A state Department of Health report demonstrated that a single-payer system was the most cost-efficient of all plans when compared with private and employer-based insurance.[1] A study by a professor at the University of Massachusetts at Amherst estimates that families, businesses and taxpayers would save $45 billion with the implementation of the New York Health Act, and that 200,000 jobs would be created.[2]

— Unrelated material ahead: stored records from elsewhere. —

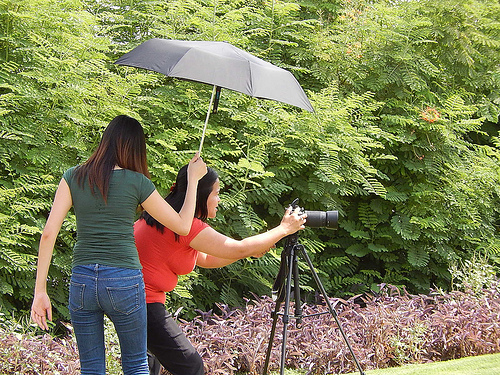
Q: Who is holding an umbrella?
A: The woman.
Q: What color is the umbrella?
A: Black.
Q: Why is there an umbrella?
A: For shade.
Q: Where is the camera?
A: On a tripod.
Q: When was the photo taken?
A: Daytime.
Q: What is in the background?
A: Trees.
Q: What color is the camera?
A: Black.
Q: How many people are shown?
A: Two.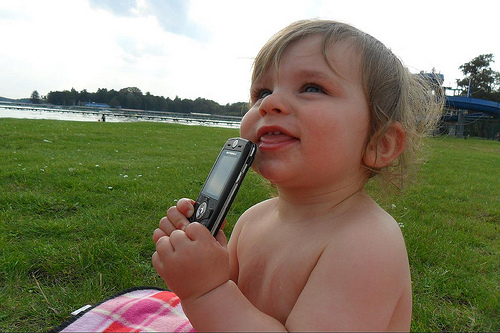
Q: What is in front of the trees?
A: Water.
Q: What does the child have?
A: Pink blanket.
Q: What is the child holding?
A: Cell phone.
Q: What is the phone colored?
A: Silver and black.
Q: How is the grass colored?
A: Green.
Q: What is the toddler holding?
A: Cell phone.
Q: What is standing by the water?
A: A man.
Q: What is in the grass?
A: Blanket.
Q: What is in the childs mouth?
A: A phone.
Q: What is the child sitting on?
A: A blanket.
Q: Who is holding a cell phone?
A: A baby.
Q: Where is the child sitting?
A: In the grass.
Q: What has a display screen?
A: Cell phone.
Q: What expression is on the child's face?
A: A smile.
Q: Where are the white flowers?
A: In the grass.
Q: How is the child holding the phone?
A: With both hands.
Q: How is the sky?
A: Cloudy.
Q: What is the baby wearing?
A: Nothing.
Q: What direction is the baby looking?
A: Up.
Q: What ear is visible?
A: Left.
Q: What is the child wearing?
A: Not wearing any shirt.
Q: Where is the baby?
A: Park.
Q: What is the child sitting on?
A: Blanket.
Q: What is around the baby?
A: Grass.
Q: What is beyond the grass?
A: Water.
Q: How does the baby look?
A: Happy.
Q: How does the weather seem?
A: Overcast.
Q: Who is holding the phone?
A: The baby.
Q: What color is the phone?
A: It's black.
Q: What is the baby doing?
A: Just smiling.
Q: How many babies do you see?
A: Only one.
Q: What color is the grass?
A: Dark green.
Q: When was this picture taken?
A: In the daytime.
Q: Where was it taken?
A: On the grass.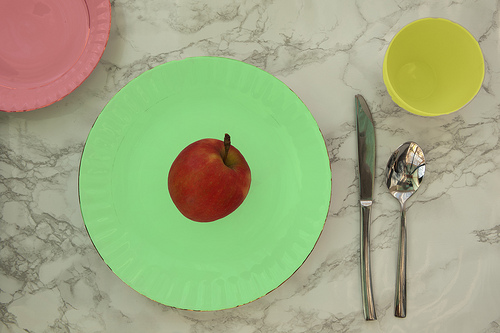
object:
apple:
[167, 133, 251, 222]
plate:
[77, 56, 333, 312]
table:
[0, 0, 499, 333]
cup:
[383, 18, 485, 117]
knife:
[354, 93, 376, 320]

The coverage for all New Yorkers would be paid for through a progressive payroll tax contribution, with employers contributing 80 percent and employees 20 percent. Employers would save money by no longer being responsible for premiums and the administration of health plans. The universal system would be funded by revenue measures to be proposed by the governor and available federal funds. A trust fund would be created using
funds currently received from the federal government for Medicare, Medicaid and Child Health Plus and the programs would be incorporated into New York Health.

“Health care coverage ought to be a basic right, but people are still being forced to choose between making ends meet and protecting their families’ health,” said Wallace. “That shouldn’t be the case in 2017, and this legislation would change that.”